In Investment Planning:
- Consider both what you need and your comfort with risk in building your investment strategy. In other words, you don’t want to sell in a downturn because you were too aggressively invested for your comfort level.
- Evaluate your portfolio for diversification. For instance, you invest in funds across different asset classes, geographies, sectors and more to keep all of your eggs from being in one basket.
- Analyze the effect of the return characteristics of different asset classes (i.e. stocks, bonds, real estate) overtime. With this, and layering on inflation and taxes, you can assess whether you need to be more aggressive or not to reach your goals.

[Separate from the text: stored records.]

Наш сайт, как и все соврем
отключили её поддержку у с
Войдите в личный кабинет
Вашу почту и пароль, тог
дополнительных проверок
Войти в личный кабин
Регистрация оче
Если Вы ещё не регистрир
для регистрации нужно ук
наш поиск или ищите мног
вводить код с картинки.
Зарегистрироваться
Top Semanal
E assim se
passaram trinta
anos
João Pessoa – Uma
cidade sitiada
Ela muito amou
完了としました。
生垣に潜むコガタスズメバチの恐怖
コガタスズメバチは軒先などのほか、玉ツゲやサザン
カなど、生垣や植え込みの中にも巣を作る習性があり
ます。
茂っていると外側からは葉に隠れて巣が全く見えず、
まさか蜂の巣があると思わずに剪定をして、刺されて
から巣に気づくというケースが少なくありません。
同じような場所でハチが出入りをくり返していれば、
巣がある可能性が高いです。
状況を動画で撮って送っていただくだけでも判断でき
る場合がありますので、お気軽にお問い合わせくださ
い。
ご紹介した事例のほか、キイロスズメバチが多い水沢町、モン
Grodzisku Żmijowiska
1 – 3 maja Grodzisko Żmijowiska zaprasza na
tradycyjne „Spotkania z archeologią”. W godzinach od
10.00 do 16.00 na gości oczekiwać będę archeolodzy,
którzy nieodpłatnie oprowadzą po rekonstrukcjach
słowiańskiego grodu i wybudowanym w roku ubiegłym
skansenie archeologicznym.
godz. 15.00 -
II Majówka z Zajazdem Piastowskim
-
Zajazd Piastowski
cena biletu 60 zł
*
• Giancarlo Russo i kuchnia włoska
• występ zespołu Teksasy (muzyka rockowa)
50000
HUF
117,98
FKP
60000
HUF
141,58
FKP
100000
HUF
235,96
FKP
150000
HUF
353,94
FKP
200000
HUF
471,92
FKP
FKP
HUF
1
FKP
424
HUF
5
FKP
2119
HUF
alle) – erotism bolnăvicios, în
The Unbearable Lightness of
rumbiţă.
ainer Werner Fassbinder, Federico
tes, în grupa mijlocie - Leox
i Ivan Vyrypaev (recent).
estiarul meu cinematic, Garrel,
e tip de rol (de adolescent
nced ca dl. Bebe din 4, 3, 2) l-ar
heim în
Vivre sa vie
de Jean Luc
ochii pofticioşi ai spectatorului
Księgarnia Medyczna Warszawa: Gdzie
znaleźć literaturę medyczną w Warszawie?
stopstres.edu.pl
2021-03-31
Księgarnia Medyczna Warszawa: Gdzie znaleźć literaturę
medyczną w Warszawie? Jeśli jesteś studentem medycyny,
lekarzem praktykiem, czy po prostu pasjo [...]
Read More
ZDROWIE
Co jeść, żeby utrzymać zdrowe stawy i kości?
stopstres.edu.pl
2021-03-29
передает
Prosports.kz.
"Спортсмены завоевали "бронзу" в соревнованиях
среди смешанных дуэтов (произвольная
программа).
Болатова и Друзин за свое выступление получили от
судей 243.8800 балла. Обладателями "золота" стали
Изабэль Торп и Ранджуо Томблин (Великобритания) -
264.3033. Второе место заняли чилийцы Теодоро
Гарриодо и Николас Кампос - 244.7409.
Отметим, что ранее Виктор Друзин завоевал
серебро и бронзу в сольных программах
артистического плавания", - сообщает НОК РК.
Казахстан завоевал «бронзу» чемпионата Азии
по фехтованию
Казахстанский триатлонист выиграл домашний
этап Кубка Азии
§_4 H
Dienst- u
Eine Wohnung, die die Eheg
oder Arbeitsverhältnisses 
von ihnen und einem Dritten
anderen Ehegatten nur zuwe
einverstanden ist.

- Review the fees related to each asset in the portfolio. Of course, fees should be in line with the level and quality of management received.
- Assess the location of various assets for tax efficiency. For example, taxes on dividend producing assets can be deferred in retirement accounts
- Study the impact of sequence of return risk. For instance, model lower returns early in retirement to be sure the plan stays intact.
- Understand the taxation and income planning opportunities and impacts. Consider tax loss harvesting, Roth conversions, varying retirement and health plan contributions and more. After all, each of these events have impending tax consequences.